Real-World Applications and Challenges
The study analyzed data from nearly three million patients, ultimately narrowing the cohort to 16,400 patients with cancer and VTE. From this population, patients meeting strict inclusion criteria were further refined into a smaller dataset for algorithm training. This meticulous approach ensured that the models were based on incident cases with adequate follow-up, reducing biases and enhancing clinical applicability [1].

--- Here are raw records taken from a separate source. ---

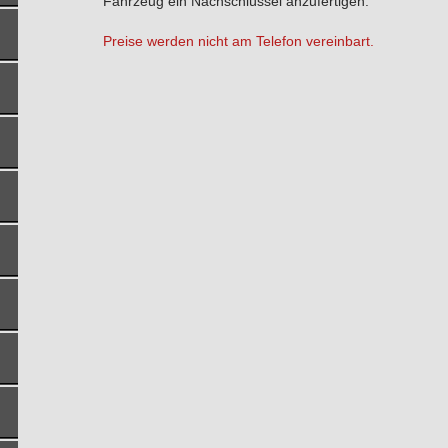
Fahrzeug ein Nachschlüssel anzufertigen.
Preise werden nicht am Telefon vereinbart.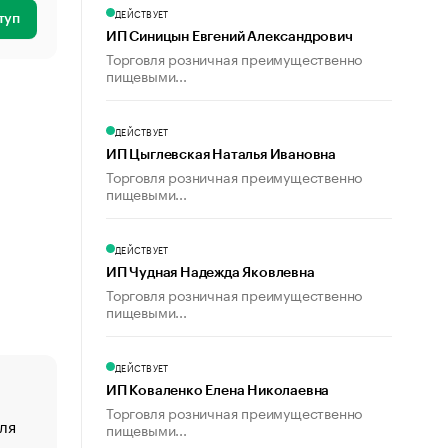
ДЕЙСТВУЕТ
туп
ИП Синицын Евгений Александрович
Торговля розничная преимущественно
пищевыми...
ДЕЙСТВУЕТ
ИП Цыглевская Наталья Ивановна
Торговля розничная преимущественно
пищевыми...
ДЕЙСТВУЕТ
ИП Чудная Надежда Яковлевна
Торговля розничная преимущественно
пищевыми...
ДЕЙСТВУЕТ
ИП Коваленко Елена Николаевна
Торговля розничная преимущественно
ля
«От спорта тело стареет иначе». Как живет глава ко
пищевыми...
создавшей GTA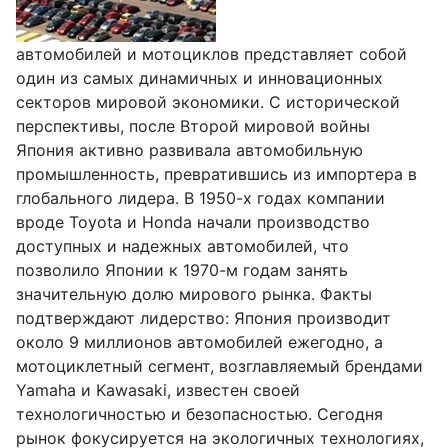
автомобилей и мотоциклов представляет собой
один из самых динамичных и инновационных
секторов мировой экономики. С исторической
перспективы, после Второй мировой войны
Япония активно развивала автомобильную
промышленность, превратившись из импортера в
глобального лидера. В 1950-х годах компании
вроде Toyota и Honda начали производство
доступных и надежных автомобилей, что
позволило Японии к 1970-м годам занять
значительную долю мирового рынка. Факты
подтверждают лидерство: Япония производит
около 9 миллионов автомобилей ежегодно, а
мотоциклетный сегмент, возглавляемый брендами
Yamaha и Kawasaki, известен своей
технологичностью и безопасностью. Сегодня
рынок фокусируется на экологичных технологиях,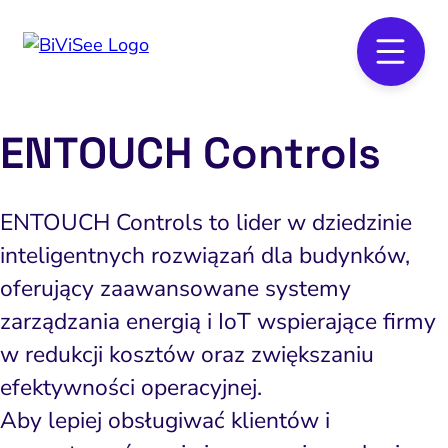
ENTOUCH Controls
ENTOUCH Controls to lider w dziedzinie
inteligentnych rozwiązań dla budynków,
oferujący zaawansowane systemy
zarządzania energią i IoT wspierające firmy
w redukcji kosztów oraz zwiększaniu
efektywności operacyjnej.
Aby lepiej obsługiwać klientów i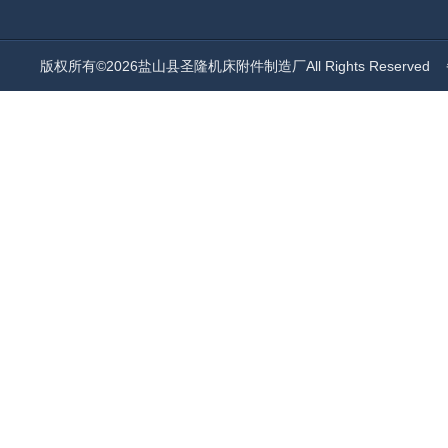
版权所有©2026盐山县圣隆机床附件制造厂All Rights Reserved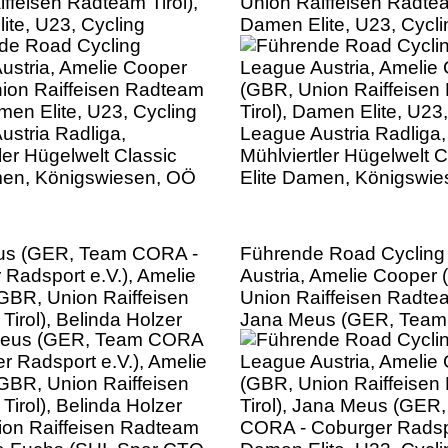
ffeisen Radteam Tirol),
Union Raiffeisen Radtea
ite, U23, Cycling
Damen Elite, U23, Cycli
ustria Radliga,
League Austria Radliga,
ler Hügelwelt Classic
Mühlviertler Hügelwelt C
men, Königswiesen, OÖ
Elite Damen, Königswi
us (GER, Team CORA -
Führende Road Cycling
 Radsport e.V.), Amelie
Austria, Amelie Cooper
GBR, Union Raiffeisen
Union Raiffeisen Radtea
irol), Belinda Holzer
Jana Meus (GER, Team
ion Raiffeisen Radteam
Coburger Radsport e.V.
ea Fuchs (SUI, Spar CTO
Elite, U23, Cycling Lea
Damen Elite, U23,
Austria Radliga, Mühlvier
eague Austria Radliga,
Hügelwelt Classic Elite
ler Hügelwelt Classic
Königswiesen, OÖ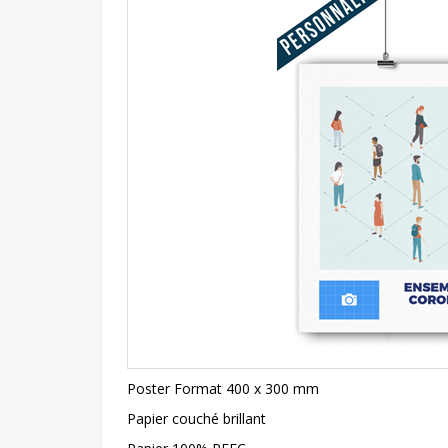
Poster Format 400 x 300 mm
Papier couché brillant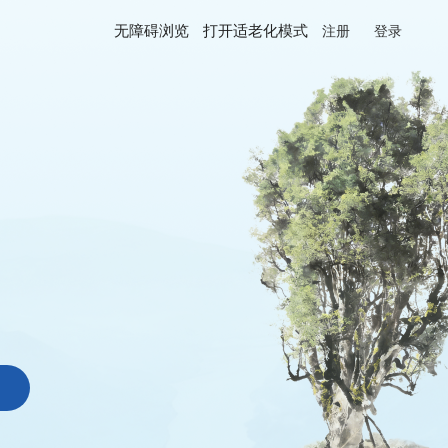
无障碍浏览
打开适老化模式
注册
登录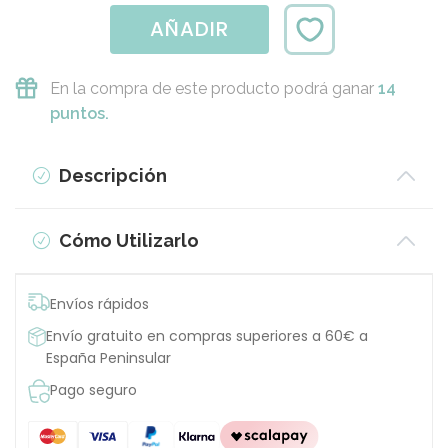
AÑADIR
En la compra de este producto podrá ganar
14
puntos.
Descripción
Cómo Utilizarlo
Envíos rápidos
Envío gratuito en compras superiores a 60€ a
España Peninsular
Pago seguro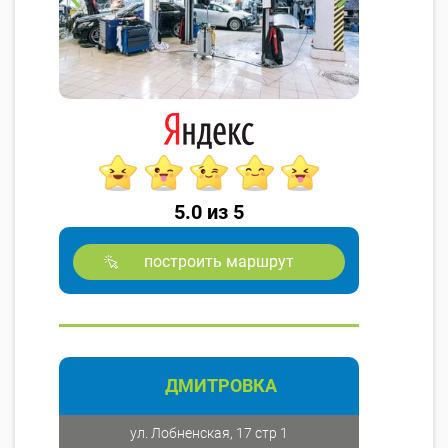
5.0 из 5
построить маршрут
ДМИТРОВКА
ул. Лобненская, 17 стр 1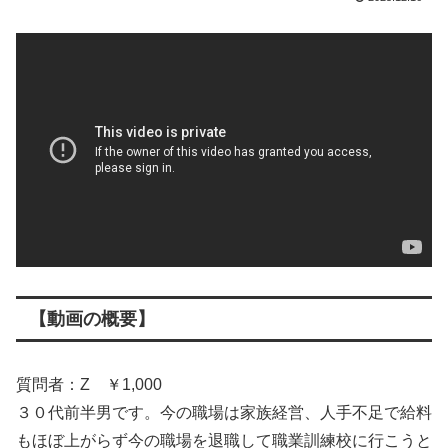
【動画の概要】
質問者：Z ￥1,000
３０代前半男です。今の職場は家族経営、人手不足で給料
もほぼ上がらず今の職場を退職して職業訓練校に行こうと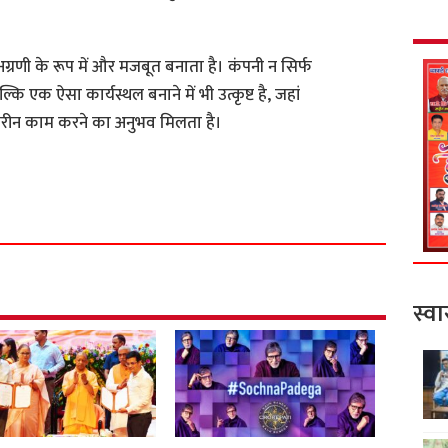
ं अग्रणी के रूप में और मजबूत बनाता है। कंपनी न सिर्फ
्कि एक ऐसा कार्यस्थल बनाने में भी उत्कृष्ट है, जहां
हतरीन काम करने का अनुभव मिलता है।
S
h
a
r
e
स्वा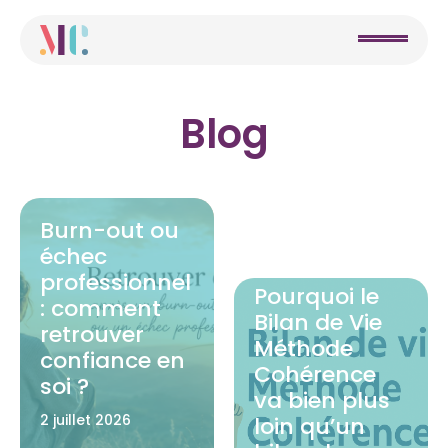
Blog
Burn-out ou
échec
professionnel
Pourquoi le
: comment
Bilan de Vie
retrouver
Méthode
confiance en
Cohérence
soi ?
va bien plus
2 juillet 2026
loin qu’un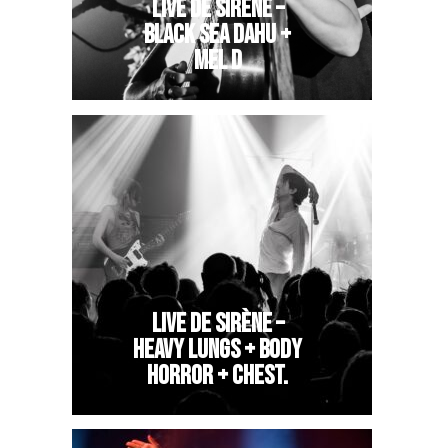
LIVE DE SIRÈNE –
BLACK SEA DAHU +
MEL D
LIVE DE SIRÈNE –
HEAVY LUNGS + BODY
HORROR + CHEST.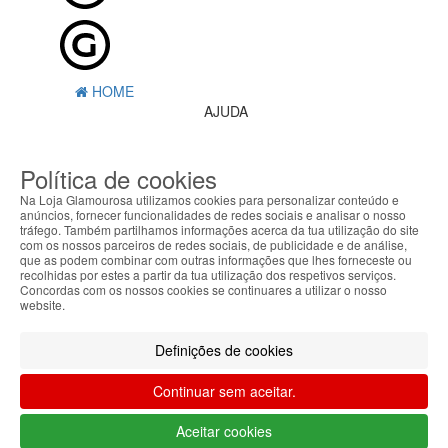
HOME
AJUDA
MENU
Política de cookies
0
CARRINHO
Na Loja Glamourosa utilizamos cookies para personalizar conteúdo e
EU
anúncios, fornecer funcionalidades de redes sociais e analisar o nosso
tráfego. Também partilhamos informações acerca da tua utilização do site
com os nossos parceiros de redes sociais, de publicidade e de análise,
Filtrar por
que as podem combinar com outras informações que lhes forneceste ou
recolhidas por estes a partir da tua utilização dos respetivos serviços.
Limpar filtros
Filtrar
Concordas com os nossos cookies se continuares a utilizar o nosso
website.
Segue @lojaglamourosacom nas redes
sociais
Definições de cookies
Continuar sem aceitar.
Aceitar cookies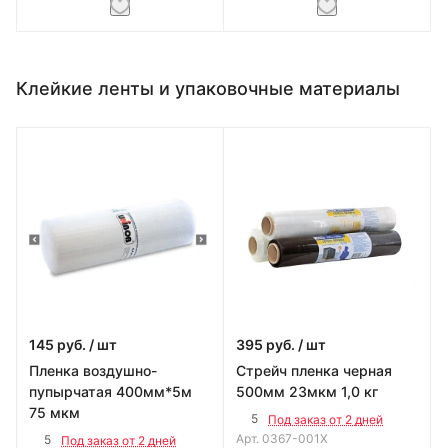
Клейкие ленты и упаковочные материалы
145
руб.
/ шт
395
руб.
/ шт
Пленка воздушно-
Стрейч пленка черная
пупырчатая 400мм*5м
500мм 23мкм 1,0 кг
75 мкм
5
Под заказ от 2 дней
Арт.
0367-001Х
5
Под заказ от 2 дней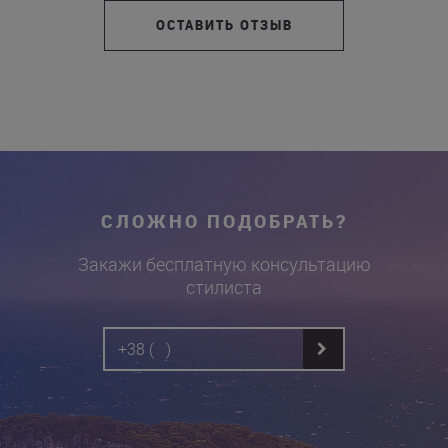
ОСТАВИТЬ ОТЗЫВ
СЛОЖНО ПОДОБРАТЬ?
Закажи бесплатную консультацию
стилиста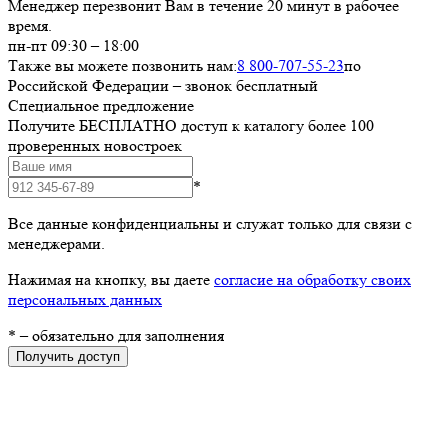
Менеджер перезвонит Вам в течение 20 минут в рабочее
время.
пн-пт 09:30 – 18:00
Также вы можете позвонить нам:
8 800-707-55-23
по
Российской Федерации – звонок бесплатный
Специальное предложение
Получите БЕСПЛАТНО доступ к каталогу более 100
проверенных новостроек
*
Все данные конфиденциальны и служат только для связи с
менеджерами.
Нажимая на кнопку, вы даете
согласие на обработку своих
персональных данных
*
– обязательно для заполнения
Получить доступ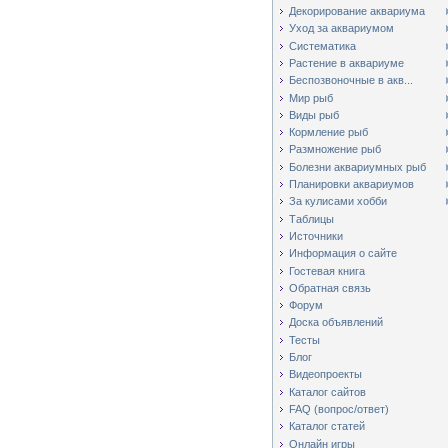
Декорирование аквариума
Уход за аквариумом
Систематика
Растение в аквариуме
Беспозвоночные в акв...
Мир рыб
Виды рыб
Кормление рыб
Размножение рыб
Болезни аквариумных рыб
Планировки аквариумов
За кулисами хобби
Таблицы
Источники
Информация о сайте
Гостевая книга
Обратная связь
Форум
Доска объявлений
Тесты
Блог
Видеопроекты
Каталог сайтов
FAQ (вопрос/ответ)
Каталог статей
Онлайн игры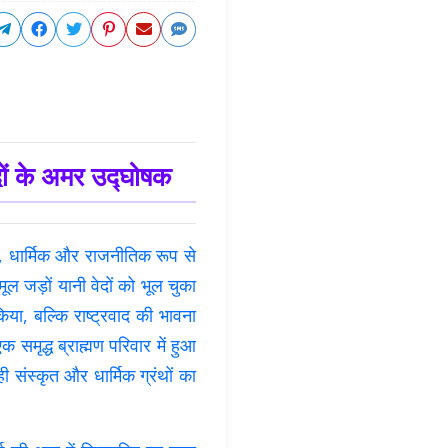
दों के अमर उद्घोषक
 धार्मिक और राजनीतिक रूप से
 जड़ों यानी वेदों को भूल चुका
या, बल्कि राष्ट्रवाद की भावना
मृद्ध ब्राह्मण परिवार में हुआ
 संस्कृत और धार्मिक ग्रंथों का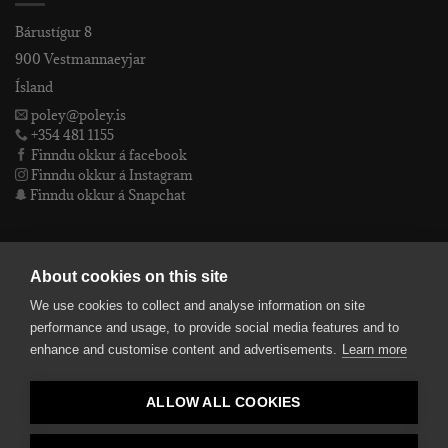
Bárustígur 8
900 Vestmannaeyjar
Ísland
poley@poley.is
+354 481 1155
Finndu okkur á facebook
Finndu okkur á Instagram
Finndu okkur á Snapchat
PÓLEY EHF
About cookies on this site
We use cookies to collect and analyse information on site
Póley ehf
performance and usage, to provide social media features and to
kt: 4905072480
enhance and customise content and advertisements.
Learn more
VSKnr: 94312
Skilmálar
ALLOW ALL COOKIES
smelltu hér fyrir Lógóið okkar í fullri upplausn
Bankaupplýsingar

Despite these advances, Dr. Taberna acknowledged the challenges of translating AI models into everyday practice. A primary concern is ensuring that algorithms are both mathematically sound and clinically relevant. Collaboration between medical and technology teams is essential to develop tools that align with clinical workflows and decision-making processes. Additionally, variations in EHR documentation practices across institutions remain a barrier to broader implementation [1].
Conclusions
Dr. Taberna concluded her presentation by emphasizing the transformative potential of AI in oncology. By enabling the creation of predictive tools tailored to individual patient profiles, AI can help clinicians make more informed decisions and improve outcomes. However, she stressed the importance of robust validation processes and interdisciplinary collaboration to ensure that these technologies meet the highest standards of quality and clinical utility. The success of this research highlights AI’s role as a catalyst for innovation in risk assessment and personalized medicine.
Watch Taberna’s lecture:
References
- Muñoz Martín JA et al. Prediction model for major bleeding in anticoagulated patients with cancer-associated venous thromboembolism using machine learning and natural language processing. Clin Transl Oncol. 2024; Online ahead of print.
- Canales L et al. Assessing the Performance of Clinical Natural Language Processing Systems: Development of an Evaluation Methodology. JMIR Med Inform. 2021; 9(7):e20492.
- Muñoz Martín JA et al. Development of a predictive model of venous thromboembolism recurrence in anticoagulated cancer patients using machine learning. Thromb Res. 2023; 228:181-188.
- Morán LO et al. SEOM clinical guidelines on venous thromboembolism (VTE) and cancer (2023). Clin Transl Oncol. 2024; 26(11):2877-2901.